Before beginning the programme, her physician should be aware she is starting a structured exercise protocol. Key discussion: metformin + exercise hypoglycaemia risk, whether glucose monitoring is recommended during initial weeks, and whether current metformin dose is still appropriate as she becomes more active.
MHT (Menopausal Hormone Therapy) would significantly improve her outcomes: better body composition, bone density protection, improved insulin sensitivity, mood stability, and vaginal health. The 2023 British Menopause Society, NAMS, and NICE guidelines all support MHT for women her age without specific contraindications. She should have an informed conversation about her options.
At 3 months: repeat ferritin, A1c, fasting glucose, CBC (platelet count concern), and lipid panel. Also request full thyroid panel (free T3, free T4, TPO antibodies) given TSH 2.68. Discuss B12 supplementation given metformin use.
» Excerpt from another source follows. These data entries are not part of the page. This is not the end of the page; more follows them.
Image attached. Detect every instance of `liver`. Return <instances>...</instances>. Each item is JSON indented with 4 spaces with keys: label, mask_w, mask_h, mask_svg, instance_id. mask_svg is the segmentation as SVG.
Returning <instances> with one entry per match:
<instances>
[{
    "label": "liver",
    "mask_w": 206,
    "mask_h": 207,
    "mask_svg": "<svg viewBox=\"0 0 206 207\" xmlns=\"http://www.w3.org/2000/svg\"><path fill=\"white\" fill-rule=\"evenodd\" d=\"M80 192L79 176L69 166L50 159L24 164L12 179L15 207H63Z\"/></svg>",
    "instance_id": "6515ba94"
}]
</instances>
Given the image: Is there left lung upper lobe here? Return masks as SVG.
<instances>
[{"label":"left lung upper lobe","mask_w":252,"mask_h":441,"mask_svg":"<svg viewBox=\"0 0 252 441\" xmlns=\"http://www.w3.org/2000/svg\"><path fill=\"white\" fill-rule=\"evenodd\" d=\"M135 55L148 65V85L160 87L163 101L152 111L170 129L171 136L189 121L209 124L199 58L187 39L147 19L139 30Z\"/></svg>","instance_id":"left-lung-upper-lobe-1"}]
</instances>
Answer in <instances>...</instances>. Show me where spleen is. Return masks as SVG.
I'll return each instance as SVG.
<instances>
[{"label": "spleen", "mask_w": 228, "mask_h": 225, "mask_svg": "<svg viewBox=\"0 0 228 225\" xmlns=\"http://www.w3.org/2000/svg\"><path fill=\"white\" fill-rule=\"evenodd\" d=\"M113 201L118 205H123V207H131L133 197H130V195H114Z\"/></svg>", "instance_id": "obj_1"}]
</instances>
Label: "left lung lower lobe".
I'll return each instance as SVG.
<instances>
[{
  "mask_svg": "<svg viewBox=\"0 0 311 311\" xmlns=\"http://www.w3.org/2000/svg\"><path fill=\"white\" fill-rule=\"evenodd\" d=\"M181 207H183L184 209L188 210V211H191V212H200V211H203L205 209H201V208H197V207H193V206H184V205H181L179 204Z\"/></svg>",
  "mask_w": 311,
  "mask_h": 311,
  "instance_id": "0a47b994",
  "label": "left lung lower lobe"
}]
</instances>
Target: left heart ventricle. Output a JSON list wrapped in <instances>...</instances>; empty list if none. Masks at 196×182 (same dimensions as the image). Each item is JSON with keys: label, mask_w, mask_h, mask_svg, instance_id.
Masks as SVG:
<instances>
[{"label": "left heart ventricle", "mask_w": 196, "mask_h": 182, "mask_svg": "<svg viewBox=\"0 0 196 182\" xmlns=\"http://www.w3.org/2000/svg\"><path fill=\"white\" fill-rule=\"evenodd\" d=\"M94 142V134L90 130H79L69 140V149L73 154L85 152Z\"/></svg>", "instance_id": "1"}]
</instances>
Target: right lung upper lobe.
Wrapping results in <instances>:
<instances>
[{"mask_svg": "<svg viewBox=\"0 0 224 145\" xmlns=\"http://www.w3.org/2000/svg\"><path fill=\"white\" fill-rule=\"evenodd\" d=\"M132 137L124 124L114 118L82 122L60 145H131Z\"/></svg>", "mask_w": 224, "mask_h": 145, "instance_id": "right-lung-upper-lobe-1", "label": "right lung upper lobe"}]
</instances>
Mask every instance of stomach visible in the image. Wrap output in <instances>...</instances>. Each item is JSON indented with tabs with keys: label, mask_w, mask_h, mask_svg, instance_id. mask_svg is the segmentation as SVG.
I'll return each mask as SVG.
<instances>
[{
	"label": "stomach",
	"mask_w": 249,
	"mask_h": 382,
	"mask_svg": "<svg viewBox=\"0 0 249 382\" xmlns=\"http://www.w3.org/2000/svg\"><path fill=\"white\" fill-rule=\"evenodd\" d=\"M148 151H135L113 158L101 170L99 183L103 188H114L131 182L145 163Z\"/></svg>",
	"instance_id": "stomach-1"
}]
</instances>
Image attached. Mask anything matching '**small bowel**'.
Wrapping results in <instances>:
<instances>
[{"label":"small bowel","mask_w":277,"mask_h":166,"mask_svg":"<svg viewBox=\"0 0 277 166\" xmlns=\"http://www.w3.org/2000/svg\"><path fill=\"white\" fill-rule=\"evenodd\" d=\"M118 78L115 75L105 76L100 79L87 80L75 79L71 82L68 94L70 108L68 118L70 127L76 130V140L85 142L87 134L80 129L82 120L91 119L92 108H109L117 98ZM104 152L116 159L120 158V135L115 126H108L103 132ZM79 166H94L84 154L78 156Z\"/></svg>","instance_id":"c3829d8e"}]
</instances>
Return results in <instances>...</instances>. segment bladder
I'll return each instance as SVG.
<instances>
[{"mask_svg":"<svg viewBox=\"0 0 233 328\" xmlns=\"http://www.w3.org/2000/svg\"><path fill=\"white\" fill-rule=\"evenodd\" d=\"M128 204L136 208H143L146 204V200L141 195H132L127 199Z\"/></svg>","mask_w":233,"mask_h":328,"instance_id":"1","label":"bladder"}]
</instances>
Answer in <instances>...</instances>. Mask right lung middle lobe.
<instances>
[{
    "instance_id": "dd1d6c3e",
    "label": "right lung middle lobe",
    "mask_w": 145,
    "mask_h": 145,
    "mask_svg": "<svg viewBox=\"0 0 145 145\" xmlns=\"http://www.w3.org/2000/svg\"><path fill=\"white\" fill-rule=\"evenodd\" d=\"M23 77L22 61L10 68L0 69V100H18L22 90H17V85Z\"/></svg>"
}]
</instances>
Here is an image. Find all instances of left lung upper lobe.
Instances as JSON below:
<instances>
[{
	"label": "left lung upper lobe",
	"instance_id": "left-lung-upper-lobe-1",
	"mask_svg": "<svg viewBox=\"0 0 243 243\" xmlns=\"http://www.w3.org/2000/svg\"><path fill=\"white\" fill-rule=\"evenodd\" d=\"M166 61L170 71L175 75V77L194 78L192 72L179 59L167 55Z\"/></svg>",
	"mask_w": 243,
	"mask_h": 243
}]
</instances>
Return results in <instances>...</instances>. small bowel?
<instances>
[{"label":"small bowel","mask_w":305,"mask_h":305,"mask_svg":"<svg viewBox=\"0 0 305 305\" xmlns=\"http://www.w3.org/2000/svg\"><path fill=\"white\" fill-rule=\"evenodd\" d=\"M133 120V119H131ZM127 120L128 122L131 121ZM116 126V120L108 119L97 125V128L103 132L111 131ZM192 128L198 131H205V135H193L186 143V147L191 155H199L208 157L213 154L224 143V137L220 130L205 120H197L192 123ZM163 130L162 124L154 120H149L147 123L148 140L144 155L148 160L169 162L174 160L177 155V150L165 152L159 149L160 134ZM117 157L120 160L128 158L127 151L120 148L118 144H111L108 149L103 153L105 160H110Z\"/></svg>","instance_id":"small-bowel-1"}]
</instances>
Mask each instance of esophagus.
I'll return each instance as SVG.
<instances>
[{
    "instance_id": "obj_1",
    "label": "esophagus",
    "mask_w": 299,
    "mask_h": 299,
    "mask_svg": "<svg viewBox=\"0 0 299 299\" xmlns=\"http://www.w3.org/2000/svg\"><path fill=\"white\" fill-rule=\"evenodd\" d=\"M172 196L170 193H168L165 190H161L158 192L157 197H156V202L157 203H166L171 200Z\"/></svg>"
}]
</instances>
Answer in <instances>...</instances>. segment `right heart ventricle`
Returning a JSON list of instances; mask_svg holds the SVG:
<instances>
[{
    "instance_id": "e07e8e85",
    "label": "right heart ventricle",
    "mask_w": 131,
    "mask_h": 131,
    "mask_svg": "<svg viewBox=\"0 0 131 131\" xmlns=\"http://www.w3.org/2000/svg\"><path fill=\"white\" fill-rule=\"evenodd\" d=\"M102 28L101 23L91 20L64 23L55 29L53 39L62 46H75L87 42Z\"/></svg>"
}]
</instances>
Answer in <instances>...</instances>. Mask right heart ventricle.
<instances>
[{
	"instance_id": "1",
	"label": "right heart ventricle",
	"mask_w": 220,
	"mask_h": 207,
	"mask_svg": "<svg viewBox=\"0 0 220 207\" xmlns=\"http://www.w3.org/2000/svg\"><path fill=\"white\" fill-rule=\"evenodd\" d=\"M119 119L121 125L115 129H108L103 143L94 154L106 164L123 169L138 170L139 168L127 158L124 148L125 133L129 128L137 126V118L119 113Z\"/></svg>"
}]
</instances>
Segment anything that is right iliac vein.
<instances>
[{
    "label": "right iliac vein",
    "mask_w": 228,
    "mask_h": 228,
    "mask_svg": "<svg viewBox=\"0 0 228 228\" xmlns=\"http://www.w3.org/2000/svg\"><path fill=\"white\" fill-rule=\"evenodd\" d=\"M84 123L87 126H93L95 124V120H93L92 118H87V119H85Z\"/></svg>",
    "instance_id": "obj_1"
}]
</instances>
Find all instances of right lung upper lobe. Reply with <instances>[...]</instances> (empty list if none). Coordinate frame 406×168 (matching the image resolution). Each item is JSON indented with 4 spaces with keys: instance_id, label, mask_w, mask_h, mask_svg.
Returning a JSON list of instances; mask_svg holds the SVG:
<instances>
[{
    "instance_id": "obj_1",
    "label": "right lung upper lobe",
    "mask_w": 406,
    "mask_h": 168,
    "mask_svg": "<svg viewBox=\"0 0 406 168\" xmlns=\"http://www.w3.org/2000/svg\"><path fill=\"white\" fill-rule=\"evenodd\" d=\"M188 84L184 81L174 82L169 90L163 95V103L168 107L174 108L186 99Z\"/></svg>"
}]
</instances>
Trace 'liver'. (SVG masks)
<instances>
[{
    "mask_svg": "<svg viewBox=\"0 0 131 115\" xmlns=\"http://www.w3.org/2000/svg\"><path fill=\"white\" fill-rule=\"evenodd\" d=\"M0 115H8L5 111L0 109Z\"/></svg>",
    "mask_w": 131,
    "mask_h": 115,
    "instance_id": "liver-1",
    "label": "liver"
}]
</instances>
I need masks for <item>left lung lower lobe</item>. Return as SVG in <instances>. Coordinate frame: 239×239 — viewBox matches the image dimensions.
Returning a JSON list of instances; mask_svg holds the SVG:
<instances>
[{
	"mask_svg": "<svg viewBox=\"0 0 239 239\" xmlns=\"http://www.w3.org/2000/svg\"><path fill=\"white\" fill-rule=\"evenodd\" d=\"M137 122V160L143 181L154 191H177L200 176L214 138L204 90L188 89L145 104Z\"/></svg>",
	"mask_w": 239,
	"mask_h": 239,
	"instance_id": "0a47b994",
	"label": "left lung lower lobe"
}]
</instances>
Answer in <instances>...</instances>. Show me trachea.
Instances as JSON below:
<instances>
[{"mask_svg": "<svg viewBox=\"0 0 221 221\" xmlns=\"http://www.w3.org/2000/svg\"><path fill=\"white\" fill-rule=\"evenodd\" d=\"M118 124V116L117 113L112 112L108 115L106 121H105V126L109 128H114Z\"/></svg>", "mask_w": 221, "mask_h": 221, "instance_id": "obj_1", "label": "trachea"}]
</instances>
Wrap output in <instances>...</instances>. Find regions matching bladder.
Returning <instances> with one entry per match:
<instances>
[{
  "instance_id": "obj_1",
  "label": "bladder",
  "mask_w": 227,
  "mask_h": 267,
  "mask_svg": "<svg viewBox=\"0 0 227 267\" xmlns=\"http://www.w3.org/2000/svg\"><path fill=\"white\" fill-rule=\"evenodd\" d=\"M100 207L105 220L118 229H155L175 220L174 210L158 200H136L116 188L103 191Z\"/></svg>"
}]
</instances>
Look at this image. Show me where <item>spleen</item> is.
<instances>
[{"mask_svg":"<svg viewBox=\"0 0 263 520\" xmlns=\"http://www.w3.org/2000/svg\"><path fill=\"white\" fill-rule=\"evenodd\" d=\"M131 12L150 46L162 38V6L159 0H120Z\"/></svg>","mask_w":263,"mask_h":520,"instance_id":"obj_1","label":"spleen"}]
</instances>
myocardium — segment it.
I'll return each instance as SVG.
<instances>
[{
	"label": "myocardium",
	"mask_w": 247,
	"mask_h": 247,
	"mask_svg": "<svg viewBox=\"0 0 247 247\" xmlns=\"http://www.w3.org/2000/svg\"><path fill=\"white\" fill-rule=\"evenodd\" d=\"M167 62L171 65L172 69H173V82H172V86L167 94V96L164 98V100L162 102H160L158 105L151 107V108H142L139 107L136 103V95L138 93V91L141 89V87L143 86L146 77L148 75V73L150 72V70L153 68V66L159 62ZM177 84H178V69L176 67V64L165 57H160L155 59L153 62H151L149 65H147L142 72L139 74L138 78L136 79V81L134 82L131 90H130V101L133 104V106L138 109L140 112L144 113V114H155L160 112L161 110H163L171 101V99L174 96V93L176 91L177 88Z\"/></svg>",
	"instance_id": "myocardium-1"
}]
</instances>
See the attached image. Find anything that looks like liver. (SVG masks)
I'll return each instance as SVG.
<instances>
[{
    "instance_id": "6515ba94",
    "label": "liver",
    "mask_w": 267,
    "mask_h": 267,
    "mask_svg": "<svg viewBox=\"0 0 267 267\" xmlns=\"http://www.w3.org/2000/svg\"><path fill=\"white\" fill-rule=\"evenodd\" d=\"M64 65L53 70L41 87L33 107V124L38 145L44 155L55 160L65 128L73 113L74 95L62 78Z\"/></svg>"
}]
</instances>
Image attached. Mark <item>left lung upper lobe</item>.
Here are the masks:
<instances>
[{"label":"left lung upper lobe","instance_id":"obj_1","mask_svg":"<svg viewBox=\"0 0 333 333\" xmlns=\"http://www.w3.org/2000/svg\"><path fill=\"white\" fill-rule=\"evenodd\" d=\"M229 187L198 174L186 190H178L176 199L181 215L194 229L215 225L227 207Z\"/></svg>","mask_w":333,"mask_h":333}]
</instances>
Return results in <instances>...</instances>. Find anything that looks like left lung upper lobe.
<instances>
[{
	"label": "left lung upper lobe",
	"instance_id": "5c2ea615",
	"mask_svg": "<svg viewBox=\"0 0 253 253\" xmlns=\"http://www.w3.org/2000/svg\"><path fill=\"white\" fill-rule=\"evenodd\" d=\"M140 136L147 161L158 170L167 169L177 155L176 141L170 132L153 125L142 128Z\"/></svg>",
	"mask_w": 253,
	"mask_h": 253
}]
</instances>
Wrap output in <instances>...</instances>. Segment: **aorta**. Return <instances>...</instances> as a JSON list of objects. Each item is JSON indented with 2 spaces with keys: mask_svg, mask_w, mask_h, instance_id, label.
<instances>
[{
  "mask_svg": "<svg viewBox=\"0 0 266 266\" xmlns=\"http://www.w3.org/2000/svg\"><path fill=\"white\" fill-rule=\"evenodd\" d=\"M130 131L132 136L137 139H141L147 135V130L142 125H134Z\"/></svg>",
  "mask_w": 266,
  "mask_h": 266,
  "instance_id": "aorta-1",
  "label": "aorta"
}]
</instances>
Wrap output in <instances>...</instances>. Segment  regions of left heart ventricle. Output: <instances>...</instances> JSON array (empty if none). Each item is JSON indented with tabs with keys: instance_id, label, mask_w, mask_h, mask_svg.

Consider requesting a DEXA bone density scan as baseline given perimenopause.
Home sleep study to rule out sleep apnoea — straightforward, non-invasive. Physiotherapy referral for the knee pain with squat/lunge patterns — a physiotherapist can provide targeted rehabilitation exercises and confirm or rule out patellofemoral syndrome, meniscal involvement, or early osteoarthritis. Both are preventive, not reactive.